- Solid center variant of the UK single

Single by the Supremes

from the album The Supremes Sing Holland–Dozier–Holland
- B-side: "There's No Stopping Us Now"
- Released: January 11, 1967 (U.S.)
- Recorded: Los Angeles, August 12, 1966; Hitsville U.S.A. (Studio A), September 22 and November 13, 1966
- Genre: Pop; R&B;
- Length: 2:45
- Label: Motown – M 1103
- Songwriter(s): Holland–Dozier–Holland
- Producer(s): Brian Holland; Lamont Dozier;

The Supremes singles chronology
| "You Keep Me Hangin' On" (1966) | "Love Is Here and Now You're Gone" (1967) | "The Happening" (1967) |

Licensed audio
- "Love Is Here and Now You're Gone" on YouTube

= Love Is Here and Now You're Gone =

"Love Is Here and Now You're Gone" is a 1967 song recorded by the Supremes for the Motown label.

Written and composed by Motown's main production team Holland–Dozier–Holland, it became the second consecutive number-one pop single from the Supremes' album The Supremes Sing Holland–Dozier–Holland and the group's ninth overall chart-topper in the United States on Billboard Hot 100, peaking March 1967.

==Background==

===History===
The song, which depicts a relationship in the beginning stages of breakup ("You persuaded me to love you/And I did/But instead of tenderness/I found heartache instead"), features several spoken sections from lead singer Diana Ross, who delivers her dialogue in a dramatic, emotive voice. Matching the song's drama influences is an instrumental track, featuring a prominent harpsichord and strings, which recalls both a Hollywood film score and The Left Banke's recently popularized "Baroque rock."
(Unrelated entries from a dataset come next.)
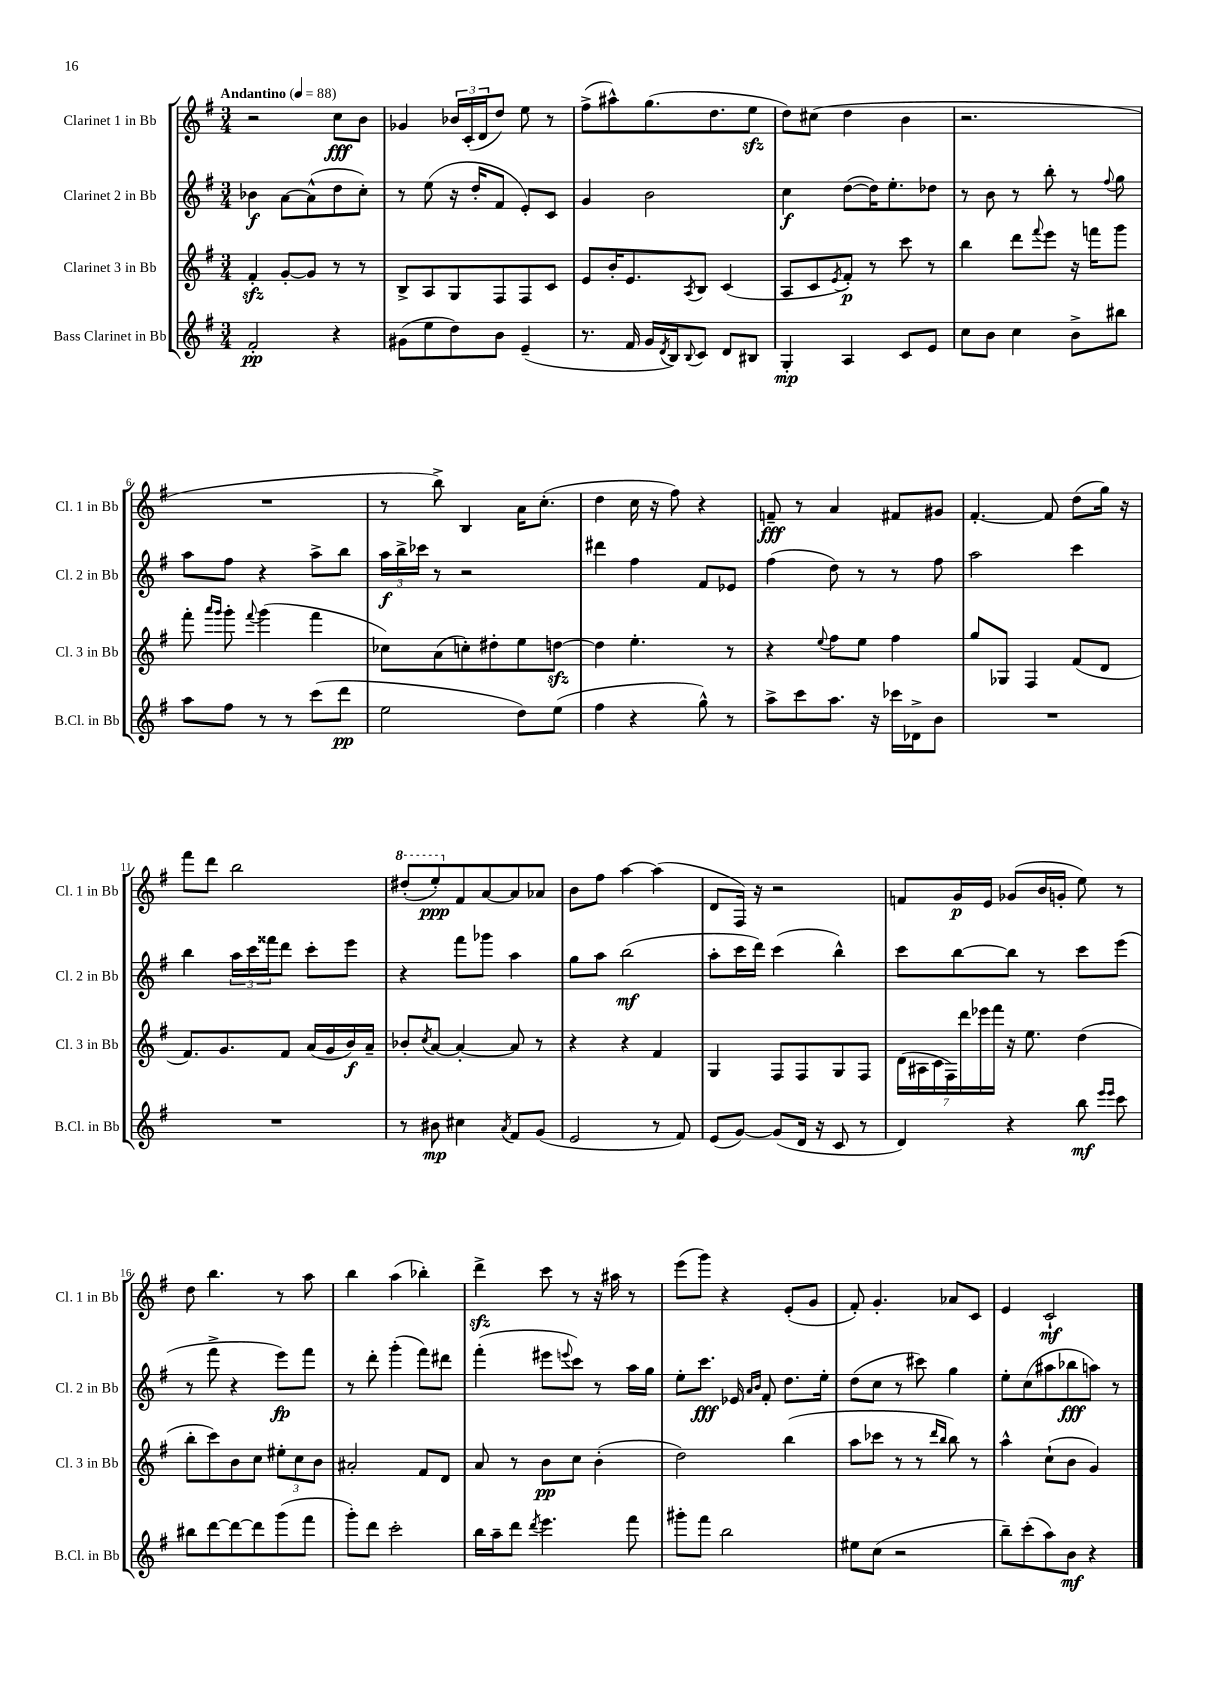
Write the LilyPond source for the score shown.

<<
\new StaffGroup <<
\new Staff = "s0" \with { instrumentName = "Clarinet 1 in Bb" shortInstrumentName = "Cl. 1 in Bb" } {
    \clef treble \key g \major \numericTimeSignature \time 3/4 \tempo "Andantino" 4 = 88
    r2 c''8\fff b'8 |
    ges'4 \tuplet 3/2 { bes'16 c'16-.( d'16 } d''8) e''8 r8 |
    fis''8->( ais''8-^) g''8.( d''8. e''8\sfz |
    d''8) cis''8( d''4 b'4 |
    r2. |
    R2. |
    r8 b''8->) b4 a'16 c''8.-.( |
    d''4 c''16 r16 fis''8) r4 |
    f'8--\fff r8 a'4 fis'8 gis'8 |
    fis'4.~-. fis'8 d''8( g''16) r16 |
    fis'''8 d'''8 b''2 |
    \ottava #1 dis'''8-.( e'''8-.\ppp) \ottava #0 fis'8 a'8~ a'8 aes'8 |
    b'8 fis''8 a''4~ a''4( |
    d'8 fis16) r16 r2 |
    f'8 g'16\p e'16 ges'8( b'16 g'16-. e''8) r8 |
    d''8 b''4. r8 a''8 |
    b''4 a''4( bes''4-.) |
    d'''4->\sfz c'''8 r8 r16 ais''16 r8 |
    e'''8( g'''8) r4 e'8-.( g'8 |
    fis'8-.) g'4.-. aes'8 c'8 |
    e'4 c'2-!\mf \bar "|." |
}
\new Staff = "s1" \with { instrumentName = "Clarinet 2 in Bb" shortInstrumentName = "Cl. 2 in Bb" } {
    \clef treble \key g \major \numericTimeSignature \time 3/4
    bes'4\f a'8~ a'8-^( d''8 c''8-.) |
    r8 e''8( r16 d''16-. fis'8 e'8-.) c'8 |
    g'4 b'2 |
    c''4\f d''8~( d''16) e''8.-. des''8 |
    r8 b'8 r8 b''8-. r8 \appoggiatura { fis''8 } g''8 |
    a''8 fis''8 r4 a''8-> b''8 |
    \tuplet 3/2 { a''16\f b''16-> ces'''16 } r8 r2 |
    dis'''4 fis''4 fis'8 ees'8 |
    fis''4( d''8) r8 r8 fis''8 |
    a''2 c'''4 |
    b''4 \tuplet 3/2 { a''16 c'''16 fisis'''16 } d'''8 c'''8-. e'''8 |
    r4 fis'''8 ges'''8 a''4 |
    g''8 a''8 b''2\mf( |
    a''8-. c'''16 d'''16) c'''4( b''4-^) |
    c'''8 b''8~ b''8 r8 c'''8 e'''8( |
    r8 fis'''8-> r4 e'''8\fp) fis'''8 |
    r8 d'''8-. g'''4-.( fis'''8) dis'''8 |
    fis'''4-.( eis'''8 \appoggiatura { e'''8 } c'''8) r8 a''16 g''16 |
    e''8-. c'''8.\fff ees'16 \grace { a'16 b'16 } fis'8-. d''8. e''16-. |
    d''8( c''8 r8 cis'''8) g''4 |
    e''8-. c''8( ais''8 bes''8\fff a''8) r8 \bar "|." |
}
\new Staff = "s2" \with { instrumentName = "Clarinet 3 in Bb" shortInstrumentName = "Cl. 3 in Bb" } {
    \clef treble \key g \major \numericTimeSignature \time 3/4
    fis'4-.\sfz g'8~-. g'8 r8 r8 |
    b8-> a8 g8 fis8 fis8 c'8 |
    e'8 b'16-. e'8. \acciaccatura { a8 } b8 c'4( |
    a8 c'8 \acciaccatura { e'8 } fis'8-.\p) r8 c'''8 r8 |
    b''4 d'''8 \appoggiatura { fis'''8 } e'''8 r16 f'''16 g'''8 |
    fis'''8-. \grace { a'''16 g'''16 } g'''8-. \appoggiatura { fis'''8 } g'''4( fis'''4 |
    ces''8) a'8( c''8-.) dis''8-. e''8 d''8~\sfz |
    d''4 e''4.-. r8 |
    r4 \appoggiatura { e''8 } fis''8 e''8 fis''4 |
    g''8 ges8 fis4 fis'8( d'8 |
    fis'8.) g'8. fis'8 a'16( g'16 b'16\f) a'16-- |
    bes'8-. \acciaccatura { c''8 } a'8~ a'4~-. a'8 r8 |
    r4 r4 fis'4 |
    g4 fis8 fis8 g8 fis8 |
    \tuplet 7/4 { d'16( ais16 c'16 fis16) d'''16 ees'''16 fis'''16 } r16 e''8. d''4( |
    b''8-. c'''8) b'8 c''8 \tuplet 3/2 { eis''8-. c''8 b'8 } |
    ais'2-. fis'8 d'8 |
    a'8 r8 b'8\pp c''8 b'4-.( |
    d''2) b''4( |
    a''8 ces'''8 r8 r8 \grace { d'''16 b''16 } b''8) r8 |
    a''4-^ c''8-!( b'8 g'4) \bar "|." |
}
\new Staff = "s3" \with { instrumentName = "Bass Clarinet in Bb" shortInstrumentName = "B.Cl. in Bb" } {
    \clef treble \key g \major \numericTimeSignature \time 3/4
    fis'2-.\pp r4 |
    gis'8( e''8 d''8) b'8 e'4--( |
    r8. fis'16 g'16 \acciaccatura { d'8 } b16) \appoggiatura { b8 } c'8 d'8 bis8 |
    g4-.\mp a4 c'8 e'8 |
    c''8 b'8 c''4 b'8-> bis''8 |
    a''8 fis''8 r8 r8 c'''8( d'''8\pp |
    e''2 d''8) e''8( |
    fis''4 r4 g''8-^) r8 |
    a''8-> c'''8 a''8. r16 ces'''16 des'16-> b'8 |
    R2. |
    R2. |
    r8 bis'8\mp cis''4 \acciaccatura { a'8 } fis'8 g'8( |
    e'2 r8 fis'8) |
    e'8( g'8~) g'8( d'16 r16 c'8 r8 |
    d'4) r4 b''8\mf \grace { e'''16 e'''16 } c'''8 |
    bis''8 d'''8~ d'''8~ d'''8 g'''8( fis'''8 |
    g'''8-.) d'''8 c'''2-. |
    b''16 a''16-- d'''8 \acciaccatura { d'''8 } e'''4. fis'''8 |
    gis'''8-. fis'''8 b''2 |
    eis''8 c''8( r2 |
    b''8--) c'''8-.( a''8) b'8\mf r4 \bar "|." |
}
>>
>>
Primarily recorded in Los Angeles, California, thousands of miles away from Motown's regular Hitsville U.S.A. recording studio, "Love Is Here and Now You're Gone" was the #1 song on the U.S. Billboard Hot 100 for one week, from March 5 to March 11, 1967, becoming the group's ninth number-one single. The single was also the group's sixth number one on the R&B charts. The girl group performed the hit record on NBC's The Andy Williams Show on Sunday, January 22, 1967, going to number one seven weeks later. Lyricist Eddie Holland names "Love is Here" as his favorite Supremes song.

Cash Box said the single is a "bright, rhythmic, pulsating Motown-sound excursion" in which the Supremes are "at the top of their form."

===Personnel===
- Lead vocals by Diana Ross
- Backing vocals by Florence Ballard and Mary Wilson
- Instrumentation and additional background vocals by Los Angeles area studio musicians
- Written by Brian Holland, Lamont Dozier, and Eddie Holland
- Produced by Brian Holland and Lamont Dozier
- Arranged by Gene Page

==Chart history==

===Weekly charts===

| Chart (1967) | Peak position |
|---|---|
| Australia (Go-Set) | 40 |
| Australia (Kent Music Report) | 45 |
| Belgium (Ultratop 50 Wallonia) | 48 |
| Canada Top Singles (RPM) | 1 |
| UK Singles (OCC) | 17 |
| Netherlands (Dutch Top 40) | 35 |
| UK R&B (Record Mirror) | 1 |
| US Billboard Hot 100 | 1 |
| US Hot R&B/Hip-Hop Songs (Billboard) | 1 |
| US Cashbox Top 100 | 1 |
| US Cashbox R&B | 2 |
| US Record World 100 Top Pops | 1 |
| US Record World Top 50 R&B | 3 |

===Year-end charts===

| Chart (1967) | Rank |
|---|---|
| Canada Top Singles (RPM) | 40 |
| US Billboard Hot 100 | 26 |
| US Hot R&B/Hip-Hop Songs (Billboard) | 17 |
| US Cashbox Top 100 | 40 |
| US Cashbox R&B | 38 |

==Certifications==

| Region | Certification | Certified units/sales |
|---|---|---|
| United States | — | 1,000,000 |

==Cover versions==
Michael Jackson later covered "Love Is Here and Now You're Gone" for his solo debut album, Got to Be There. On the 45 versions, it was the B-side of his number two smash, "Rockin' Robin". It also featured on the "Jackson and the Beanstalk" episode of the Jackson 5ive cartoon series in 1972.

Tami Lynn covered this song on her debut album, Love Is Here and Now You're Gone in 1972.

Phil Collins included this song on his 2010 album of soul covers, Going Back.